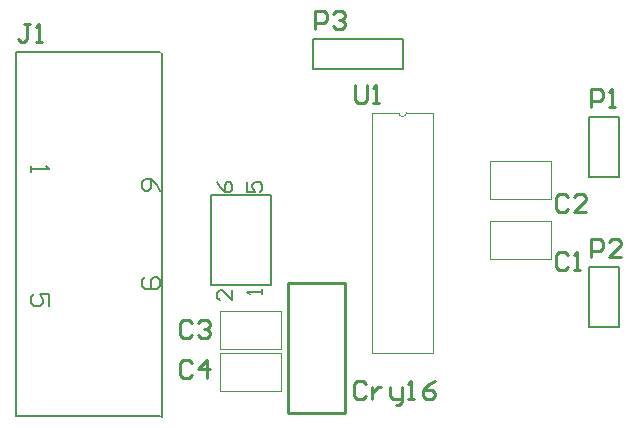
<source format=gto>
%FSLAX44Y44*%
%MOMM*%
G71*
G01*
G75*
%ADD10R,0.8000X0.4000*%
%ADD11O,0.8000X0.4000*%
%ADD12C,0.2000*%
%ADD13C,1.5000*%
%ADD14R,1.5000X1.5000*%
%ADD15R,1.5000X1.5000*%
%ADD16C,4.7600*%
%ADD17R,1.6900X1.6900*%
%ADD18C,1.6900*%
%ADD19C,1.0000*%
%ADD20C,1.3000*%
%ADD21C,1.2700*%
%ADD22C,0.1000*%
%ADD23C,0.2540*%
%ADD24C,0.1500*%
%ADD25C,0.2032*%
D12*
X850900Y1104900D02*
Y1130300D01*
X774700Y1104900D02*
X850900D01*
X774700D02*
Y1130300D01*
X850900D01*
X1008380Y1013460D02*
Y1064260D01*
Y1013460D02*
X1033780D01*
Y1064260D01*
X1008380D02*
X1033780D01*
X1008380Y886460D02*
Y937260D01*
Y886460D02*
X1033780D01*
Y937260D01*
X1008380D02*
X1033780D01*
X523300Y1119200D02*
X645100D01*
X523300Y811200D02*
X645100D01*
X523300Y811200D02*
Y1119200D01*
X646430Y810870D02*
Y1118870D01*
X739140Y949537D02*
Y998220D01*
Y922020D02*
Y998220D01*
X688340Y922020D02*
Y998220D01*
Y922020D02*
X739140D01*
X688340Y998220D02*
X739140D01*
D22*
X847125Y1068070D02*
G03*
X853475Y1068070I3175J0D01*
G01*
X824150D02*
X847125D01*
X853475D02*
X876450D01*
Y864870D02*
Y1068070D01*
X824150Y864870D02*
X876450D01*
X824150D02*
Y1068070D01*
X695360Y867920D02*
X747360D01*
X695360D02*
Y899920D01*
X747360D01*
Y867920D02*
Y899920D01*
X695360Y832360D02*
X747360D01*
X695360D02*
Y864360D01*
X747360D01*
Y832360D02*
Y864360D01*
X923960Y944120D02*
Y976120D01*
Y944120D02*
X975960D01*
Y976120D01*
X923960D02*
X975960D01*
X923960Y994920D02*
Y1026920D01*
Y994920D02*
X975960D01*
Y1026920D01*
X923960D02*
X975960D01*
D23*
X801240Y813680D02*
Y923680D01*
X753240Y813680D02*
Y923680D01*
Y813680D02*
X801240D01*
X753240Y923680D02*
X801240D01*
X819147Y838196D02*
X816608Y840735D01*
X811529D01*
X808990Y838196D01*
Y828039D01*
X811529Y825500D01*
X816608D01*
X819147Y828039D01*
X824225Y835657D02*
Y825500D01*
Y830578D01*
X826764Y833118D01*
X829303Y835657D01*
X831843D01*
X839460D02*
Y828039D01*
X841999Y825500D01*
X849617D01*
Y822961D01*
X847078Y820422D01*
X844538D01*
X849617Y825500D02*
Y835657D01*
X854695Y825500D02*
X859774D01*
X857234D01*
Y840735D01*
X854695Y838196D01*
X877548Y840735D02*
X872469Y838196D01*
X867391Y833118D01*
Y828039D01*
X869930Y825500D01*
X875009D01*
X877548Y828039D01*
Y830578D01*
X875009Y833118D01*
X867391D01*
X671827Y855976D02*
X669287Y858515D01*
X664209D01*
X661670Y855976D01*
Y845819D01*
X664209Y843280D01*
X669287D01*
X671827Y845819D01*
X684523Y843280D02*
Y858515D01*
X676905Y850898D01*
X687062D01*
X671827Y890266D02*
X669287Y892805D01*
X664209D01*
X661670Y890266D01*
Y880109D01*
X664209Y877570D01*
X669287D01*
X671827Y880109D01*
X676905Y890266D02*
X679444Y892805D01*
X684523D01*
X687062Y890266D01*
Y887727D01*
X684523Y885188D01*
X681983D01*
X684523D01*
X687062Y882648D01*
Y880109D01*
X684523Y877570D01*
X679444D01*
X676905Y880109D01*
X990597Y947416D02*
X988057Y949955D01*
X982979D01*
X980440Y947416D01*
Y937259D01*
X982979Y934720D01*
X988057D01*
X990597Y937259D01*
X995675Y934720D02*
X1000753D01*
X998214D01*
Y949955D01*
X995675Y947416D01*
X990597Y996946D02*
X988057Y999485D01*
X982979D01*
X980440Y996946D01*
Y986789D01*
X982979Y984250D01*
X988057D01*
X990597Y986789D01*
X1005832Y984250D02*
X995675D01*
X1005832Y994407D01*
Y996946D01*
X1003293Y999485D01*
X998214D01*
X995675Y996946D01*
X534921Y1142995D02*
X529842D01*
X532382D01*
Y1130299D01*
X529842Y1127760D01*
X527303D01*
X524764Y1130299D01*
X539999Y1127760D02*
X545077D01*
X542538D01*
Y1142995D01*
X539999Y1140456D01*
X1010031Y1072769D02*
Y1088004D01*
X1017648D01*
X1020188Y1085465D01*
Y1080387D01*
X1017648Y1077847D01*
X1010031D01*
X1025266Y1072769D02*
X1030344D01*
X1027805D01*
Y1088004D01*
X1025266Y1085465D01*
X1010031Y945769D02*
Y961004D01*
X1017648D01*
X1020188Y958465D01*
Y953387D01*
X1017648Y950847D01*
X1010031D01*
X1035423Y945769D02*
X1025266D01*
X1035423Y955926D01*
Y958465D01*
X1032884Y961004D01*
X1027805D01*
X1025266Y958465D01*
X776224Y1138936D02*
Y1154171D01*
X783841D01*
X786381Y1151632D01*
Y1146553D01*
X783841Y1144014D01*
X776224D01*
X791459Y1151632D02*
X793998Y1154171D01*
X799077D01*
X801616Y1151632D01*
Y1149093D01*
X799077Y1146553D01*
X796537D01*
X799077D01*
X801616Y1144014D01*
Y1141475D01*
X799077Y1138936D01*
X793998D01*
X791459Y1141475D01*
X810387Y1091306D02*
Y1078610D01*
X812926Y1076071D01*
X818005D01*
X820544Y1078610D01*
Y1091306D01*
X825622Y1076071D02*
X830700D01*
X828161D01*
Y1091306D01*
X825622Y1088767D01*
D24*
X644695Y1001753D02*
X642196Y1006752D01*
X637198Y1011750D01*
X632199D01*
X629700Y1009251D01*
Y1004252D01*
X632199Y1001753D01*
X634698D01*
X637198Y1004252D01*
Y1011750D01*
X632199Y928650D02*
X629700Y926151D01*
Y921152D01*
X632199Y918653D01*
X642196D01*
X644695Y921152D01*
Y926151D01*
X642196Y928650D01*
X639697D01*
X637198Y926151D01*
Y918653D01*
X550695Y904803D02*
Y914800D01*
X543198D01*
X545697Y909802D01*
Y907302D01*
X543198Y904803D01*
X538199D01*
X535700Y907302D01*
Y912301D01*
X538199Y914800D01*
X535700Y1023100D02*
Y1018102D01*
Y1020601D01*
X550695D01*
X548196Y1023100D01*
D25*
X731520Y914400D02*
Y918632D01*
Y916516D01*
X718824D01*
X720940Y914400D01*
X706120Y917784D02*
Y909320D01*
X697656Y917784D01*
X695540D01*
X693424Y915668D01*
Y911436D01*
X695540Y909320D01*
X718824Y1009224D02*
Y1000760D01*
X725172D01*
X723056Y1004992D01*
Y1007108D01*
X725172Y1009224D01*
X729404D01*
X731520Y1007108D01*
Y1002876D01*
X729404Y1000760D01*
X693424Y1009224D02*
X695540Y1004992D01*
X699772Y1000760D01*
X704004D01*
X706120Y1002876D01*
Y1007108D01*
X704004Y1009224D01*
X701888D01*
X699772Y1007108D01*
Y1000760D01*
M02*

</source>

▶ TO DO
Within the listing above, extract exactly the lines from the line with "X810387Y1091306D02*" to the line with "X543198D01*", the two named lines included, and no others.

▶ TASK ANSWER
X810387Y1091306D02*
Y1078610D01*
X812926Y1076071D01*
X818005D01*
X820544Y1078610D01*
Y1091306D01*
X825622Y1076071D02*
X830700D01*
X828161D01*
Y1091306D01*
X825622Y1088767D01*
D24*
X644695Y1001753D02*
X642196Y1006752D01*
X637198Y1011750D01*
X632199D01*
X629700Y1009251D01*
Y1004252D01*
X632199Y1001753D01*
X634698D01*
X637198Y1004252D01*
Y1011750D01*
X632199Y928650D02*
X629700Y926151D01*
Y921152D01*
X632199Y918653D01*
X642196D01*
X644695Y921152D01*
Y926151D01*
X642196Y928650D01*
X639697D01*
X637198Y926151D01*
Y918653D01*
X550695Y904803D02*
Y914800D01*
X543198D01*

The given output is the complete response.